Kenneth Branagh’s adaptation of Mozart’s opera The Magic Flute comes on strong – maybe too strong - starting with an acrobatic faux tracking shot that uses CGI techniques to introduce us to the film’s fanciful, anachronistic setting. With much gusto, Branagh’s camera bobs and weaves throughout a World War I-era battlefield, swooping into the sky and into the trenches with equal ease. It’s a sequence that ignores any constraints that reality or practicality might have placed upon the filmmaker, using digital imagery with the kind of verve that has defined the newest films by such technically adept directors as David Fincher and Robert Zemeckis. Branagh’s not the likeliest candidate to deliver this sort of bravado start, but despite a bucketload of subpar effects (Branagh clearly doesn’t have the budget of a Fincher or Zemeckis film), it does effectively establish the outsized tone of what’s to follow.

What it is that does follow, however, is not quite as inspiring (or perhaps surprising is a better word…) as that opening shot. Though all of The Magic Flute has a certain degree of visual acuity guiding it, it never again bothers to shoot for greatness. Branagh has altered the setting of the Mozart’s work and has translated the book into English, but he stays pretty true to the opera’s story, relaying its relative blandness without enough of the energy that he had in the film’s opening. Obviously, the opera that serves as source material has stood the test of time, so my relative indifference toward it might put me in a minority opinion (I am fairly indifferent to Bergman’s filmed version as well). That being said, I don’t think anyone can deny that the opera suffers somewhat due to the relative tiresomeness of the leads. These two star-crossed lovers alternate between exploding with romantic rapture and wailing on the verge of suicide, with little shading in-between.

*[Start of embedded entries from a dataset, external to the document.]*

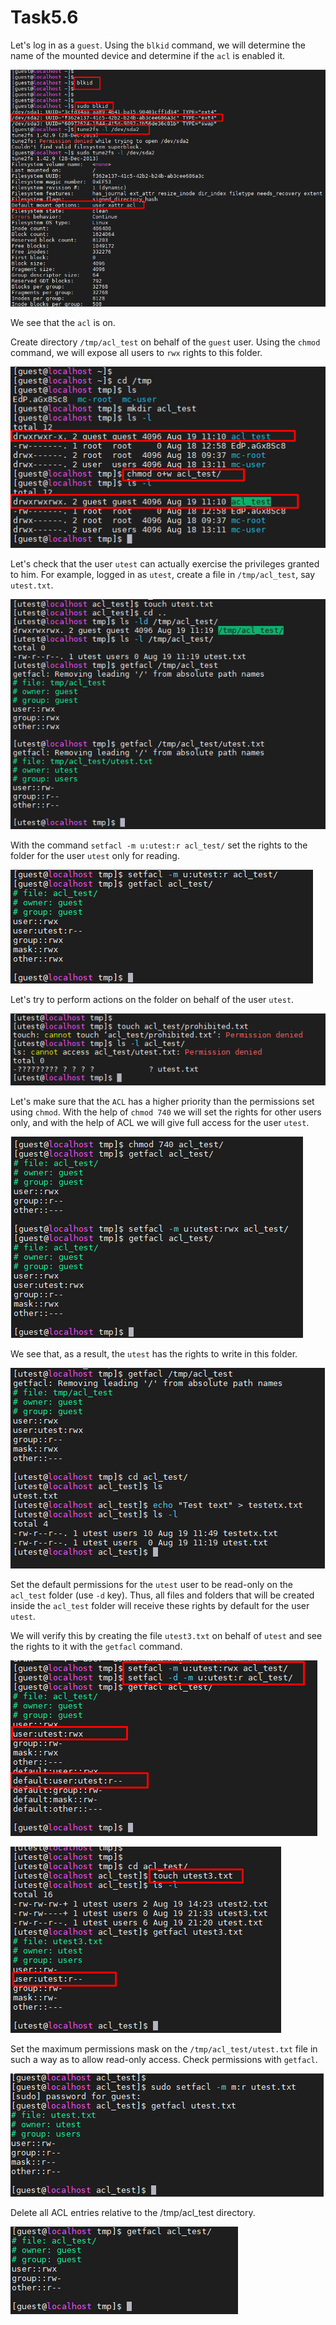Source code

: ﻿# Task5.6

Let's log in as a `guest`. Using the `blkid` command, we will determine the name of the mounted device and determine if the `acl` is enabled  it.

![](images/Screenshot_1.png)

We see that the `acl` is on.

Create directory `/tmp/acl_test` on behalf of the `guest` user. Using the `chmod` command, we will expose all users to `rwx` rights to this folder.

![](images/Screenshot_2.png)

Let's check that the user `utest` can actually exercise the privileges granted to him. For example, logged in as `utest`, create a file in `/tmp/acl_test`, say `utest.txt`.

![](images/Screenshot_3.png)

With the command `setfacl -m u:utest:r acl_test/` set the rights to the folder for the user `utest` only for reading.

![](images/Screenshot_4.png)

Let's try to perform actions on the folder on behalf of the user `utest`.

![](images/Screenshot_5.png)

Let's make sure that the `ACL` has a higher priority than the permissions set using `chmod`.
With the help of `chmod 740` we will set the rights for other users only, and with the help of ACL we will give full access for the user `utest`.

![](images/Screenshot_6.png)

We see that, as a result, the `utest` has the rights to write in this folder.

![](images/Screenshot_7.png)

Set the default permissions for the `utest` user to be read-only on the `acl_test` folder (use `-d` key). Thus, all files and folders that will be created inside the `acl_test` folder will receive these rights by default for the user `utest`. 

We will verify this by creating the file `utest3.txt` on behalf of `utest` and see the rights to it with the `getfacl` command.

![](images/Screenshot_10.png)

![](images/Screenshot_9.png)

Set the maximum permissions mask on the `/tmp/acl_test/utest.txt` file in such a way
as to allow read-only access. Check permissions with `getfacl`.

![](images/Screenshot_11.png)

Delete all ACL entries relative to the /tmp/acl_test directory.

![](images/Screenshot_8.png)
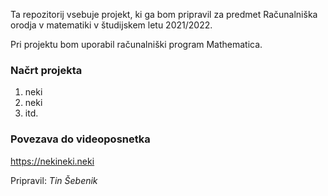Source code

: Ta repozitorij vsebuje projekt, ki ga bom pripravil za predmet Računalniška orodja v matematiki v študijskem letu 2021/2022.

Pri projektu bom uporabil računalniški program Mathematica.

### Načrt projekta

1. neki
2. neki
3. itd.

### Povezava do videoposnetka

https://nekineki.neki

Pripravil: *Tin Šebenik*
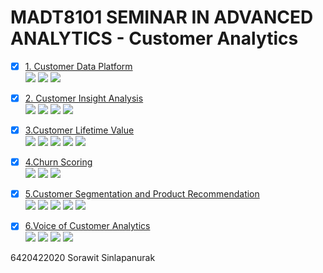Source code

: # MADT8101 SEMINAR IN ADVANCED ANALYTICS - Customer Analytics

- [x] [1. Customer Data Platform](https://github.com/ssorawits/MADT_8101_CustomerAnalytics/blob/0b3021fe3412908f1e4d309da894c5c72e7c4d7d/01%20-%20Customer%20Data%20Platform/README.md)  
[![](https://img.shields.io/badge/-Concept-green)](#) [![](https://img.shields.io/badge/-Presentation-green)](#) [![](https://img.shields.io/badge/-Student-blue)](#)

- [x] [2. Customer Insight Analysis](https://github.com/ssorawits/MADT_8101_CustomerAnalytics/blob/7ff8d5915adbe9ac951f153724b994c353445565/02%20-%20Customer%20Insight%20Analysis/README.md)  
[![](https://img.shields.io/badge/-Concept-green)](#) [![](https://img.shields.io/badge/-Presentation-green)](#) [![](https://img.shields.io/badge/-Python-green)](#) [![](https://img.shields.io/badge/-Student-blue)](#)

- [x] [3.Customer Lifetime Value](https://github.com/ssorawits/MADT_8101_CustomerAnalytics/blob/0c387b9dca80751a8f3269507e228de8d036f204/03%20-%20CLV/README.md)  
[![](https://img.shields.io/badge/-Concept-green)](#) [![](https://img.shields.io/badge/-Presentation-green)](#) [![](https://img.shields.io/badge/-K--Means-orange)](#) [![](https://img.shields.io/badge/-Classification-orange)](#) [![](https://img.shields.io/badge/-Student-blue)](#)

- [x] [4.Churn Scoring](https://github.com/ssorawits/MADT_8101_CustomerAnalytics/blob/7ff8d5915adbe9ac951f153724b994c353445565/04%20-%20Churn%20Scoring/README.md)  
[![](https://img.shields.io/badge/-Python-green)](#) [![](https://img.shields.io/badge/-Classification-orange)](#) [![](https://img.shields.io/badge/-Student-blue)](#)

- [x] [5.Customer Segmentation and Product Recommendation](https://github.com/ssorawits/MADT_8101_CustomerAnalytics/blob/68172776e3d63ce84ee8dec01ab695c798a92b91/05%20-%20Customer%20Segmentation/README.md)  
[![](https://img.shields.io/badge/-Presentation-green)](#) [![](https://img.shields.io/badge/-Python-green)](#) [![](https://img.shields.io/badge/-K--Means-orange)](#) [![](https://img.shields.io/badge/-Classification-orange)](#) [![](https://img.shields.io/badge/-Student-blue)](#)

- [x] [6.Voice of Customer Analytics](https://github.com/ssorawits/MADT_8101_CustomerAnalytics/blob/1e37a9318356ace5817d1aad061fa5102295dff1/06%20-%20Voice%20of%20Customer/README.md)  
[![](https://img.shields.io/badge/-Python-green)](#) [![](https://img.shields.io/badge/-Topic--Modeling-orange)](#) [![](https://img.shields.io/badge/-NLP-orange)](#) [![](https://img.shields.io/badge/-student-blue)](#)


6420422020 Sorawit Sinlapanurak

Mozart himself must have on some level suspected that his protagonists were sticks in the mud, because he counterpoints their romance with a second couple who serve as tongue-in-cheek comic relief. Branagh does a much better time in relaying their courtship, thanks to a strong comedic performance courtesy of Benjamin Jay Davis, who plays the bird loving Papageno. These funnier scenes more closely match the overdone candy color shadings that Branagh has chosen to employ, and, as a result, they become the film’s most emotionally interesting moments. These sequences rely on mugging for the camera (everyone still does stage acting, even though the film doesn’t feel especially stagy otherwise) and animal reaction shots for audience reaction, but at least they manage to stimulate audience reaction. The rest of it is somewhat inert, and never quite congeals into a cohesive vision. Branagh doesn’t ever quite justify the WWI backdrop, but in an entire film so weird and haphazard, that’s one of the smaller complaints.